Multi-mass velocity-map imaging (VMI) is becoming established as a promising method for probing the dynamics of a variety of gas-phase chemical processes. We provide an overview of velocity-map imaging and multi-mass velocity-map imaging techniques, highlighting examples in which these approaches have been used to provide mechanistic insights into a range of photoinduced and electron-induced chemical processes. Multi-mass detection capabilities have also led to the development of two new tools for the chemical dynamics toolbox, in the form of Coulomb-explosion imaging and covariance-map imaging. These allow details of molecular structure to be followed in real time over the course of a chemical reaction, offering the tantalising prospect of recording real-time 'molecular movies' of chemical dynamics. As these new methods become established within the reaction dynamics community, they promise new mechanistic insights into chemistry relevant to fields ranging from atmospheric chemistry and astrochemistry through to synthetic organic photochemistry and biology.

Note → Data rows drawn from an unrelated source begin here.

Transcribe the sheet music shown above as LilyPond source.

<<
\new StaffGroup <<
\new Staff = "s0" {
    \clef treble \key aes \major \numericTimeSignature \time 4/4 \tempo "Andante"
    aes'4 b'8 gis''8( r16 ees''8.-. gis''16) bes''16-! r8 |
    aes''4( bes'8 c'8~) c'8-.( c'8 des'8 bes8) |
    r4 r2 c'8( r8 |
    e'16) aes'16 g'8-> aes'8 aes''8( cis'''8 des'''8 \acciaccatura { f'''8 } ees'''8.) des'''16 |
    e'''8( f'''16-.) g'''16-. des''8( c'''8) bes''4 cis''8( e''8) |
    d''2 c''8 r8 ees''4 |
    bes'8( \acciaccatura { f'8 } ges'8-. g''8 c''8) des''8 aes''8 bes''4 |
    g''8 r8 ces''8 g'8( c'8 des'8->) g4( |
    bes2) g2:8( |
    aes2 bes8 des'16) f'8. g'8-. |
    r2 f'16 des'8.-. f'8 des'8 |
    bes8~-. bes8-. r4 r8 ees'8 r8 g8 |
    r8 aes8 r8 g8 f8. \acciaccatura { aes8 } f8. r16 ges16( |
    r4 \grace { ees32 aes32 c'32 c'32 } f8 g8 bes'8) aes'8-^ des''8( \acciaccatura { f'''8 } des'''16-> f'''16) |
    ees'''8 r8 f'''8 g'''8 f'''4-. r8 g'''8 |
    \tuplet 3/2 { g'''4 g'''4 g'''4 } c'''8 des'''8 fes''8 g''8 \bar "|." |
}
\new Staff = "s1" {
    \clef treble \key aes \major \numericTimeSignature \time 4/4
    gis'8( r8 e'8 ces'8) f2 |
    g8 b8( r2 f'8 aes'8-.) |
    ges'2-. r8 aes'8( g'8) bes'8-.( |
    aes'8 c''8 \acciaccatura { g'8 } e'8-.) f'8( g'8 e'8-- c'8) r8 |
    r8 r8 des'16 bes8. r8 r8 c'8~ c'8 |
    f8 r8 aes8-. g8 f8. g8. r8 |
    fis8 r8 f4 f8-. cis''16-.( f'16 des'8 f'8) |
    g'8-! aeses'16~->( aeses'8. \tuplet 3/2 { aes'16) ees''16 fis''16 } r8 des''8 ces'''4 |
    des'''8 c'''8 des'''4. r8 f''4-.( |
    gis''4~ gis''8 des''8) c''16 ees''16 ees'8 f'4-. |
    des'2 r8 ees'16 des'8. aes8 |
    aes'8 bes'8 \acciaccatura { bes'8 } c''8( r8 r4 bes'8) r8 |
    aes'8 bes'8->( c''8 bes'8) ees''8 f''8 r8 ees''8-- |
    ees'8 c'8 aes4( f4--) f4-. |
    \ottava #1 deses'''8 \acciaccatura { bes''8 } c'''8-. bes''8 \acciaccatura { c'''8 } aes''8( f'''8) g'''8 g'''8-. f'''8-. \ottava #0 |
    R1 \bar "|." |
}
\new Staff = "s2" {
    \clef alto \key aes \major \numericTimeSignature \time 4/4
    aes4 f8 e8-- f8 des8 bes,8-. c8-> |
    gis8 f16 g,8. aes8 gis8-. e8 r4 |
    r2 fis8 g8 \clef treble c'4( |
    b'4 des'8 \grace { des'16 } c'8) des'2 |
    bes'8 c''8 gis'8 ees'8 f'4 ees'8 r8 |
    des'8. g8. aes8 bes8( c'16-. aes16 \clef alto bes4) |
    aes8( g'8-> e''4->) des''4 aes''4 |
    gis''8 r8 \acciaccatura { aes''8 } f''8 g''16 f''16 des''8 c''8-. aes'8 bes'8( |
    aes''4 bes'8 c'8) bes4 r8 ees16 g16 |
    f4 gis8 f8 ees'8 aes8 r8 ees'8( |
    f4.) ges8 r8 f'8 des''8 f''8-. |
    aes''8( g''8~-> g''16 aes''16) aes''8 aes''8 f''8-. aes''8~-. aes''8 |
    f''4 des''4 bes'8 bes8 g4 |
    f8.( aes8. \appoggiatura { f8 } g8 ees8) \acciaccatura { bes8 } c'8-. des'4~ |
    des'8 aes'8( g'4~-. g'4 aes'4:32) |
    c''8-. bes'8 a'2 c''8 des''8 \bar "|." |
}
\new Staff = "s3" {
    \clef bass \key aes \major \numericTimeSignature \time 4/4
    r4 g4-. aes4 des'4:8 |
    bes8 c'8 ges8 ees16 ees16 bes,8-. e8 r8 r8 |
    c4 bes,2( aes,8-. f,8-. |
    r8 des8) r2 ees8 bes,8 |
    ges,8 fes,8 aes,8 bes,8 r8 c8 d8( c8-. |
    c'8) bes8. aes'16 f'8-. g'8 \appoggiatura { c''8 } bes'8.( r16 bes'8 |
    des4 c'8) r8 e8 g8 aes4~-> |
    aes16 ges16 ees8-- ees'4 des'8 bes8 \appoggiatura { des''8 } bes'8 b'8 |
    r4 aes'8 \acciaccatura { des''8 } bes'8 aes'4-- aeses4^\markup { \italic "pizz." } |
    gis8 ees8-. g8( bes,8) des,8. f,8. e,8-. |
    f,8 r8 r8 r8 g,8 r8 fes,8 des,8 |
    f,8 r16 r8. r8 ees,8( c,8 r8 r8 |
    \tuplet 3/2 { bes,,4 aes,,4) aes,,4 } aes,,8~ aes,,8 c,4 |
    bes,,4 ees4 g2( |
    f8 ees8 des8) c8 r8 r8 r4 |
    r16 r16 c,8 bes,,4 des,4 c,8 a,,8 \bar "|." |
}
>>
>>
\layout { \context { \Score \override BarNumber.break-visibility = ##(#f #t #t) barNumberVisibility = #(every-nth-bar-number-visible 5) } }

Exploring the Dynamics of the Photoinduced Ring-Opening of Heterocyclic Molecules

Excited states formed by electron promotion to an antibonding σ* orbital are now recognized as key to understanding the photofragmentation dynamics of a broad range of heteroatom containing small molecules: alcohols, thiols, amines, and many of their aromatic analogues. Such excited states may be populated by direct photoexcitation, or indirectly by nonadiabatic transfer of population from some other optically excited state (e.g., a ππ* state). This Perspective explores the extent to which the fast-growing literature pertaining to such (n/π)σ*-state mediated bond fissions can inform and enhance our mechanistic understanding of photoinduced ring-opening in heterocyclic molecules.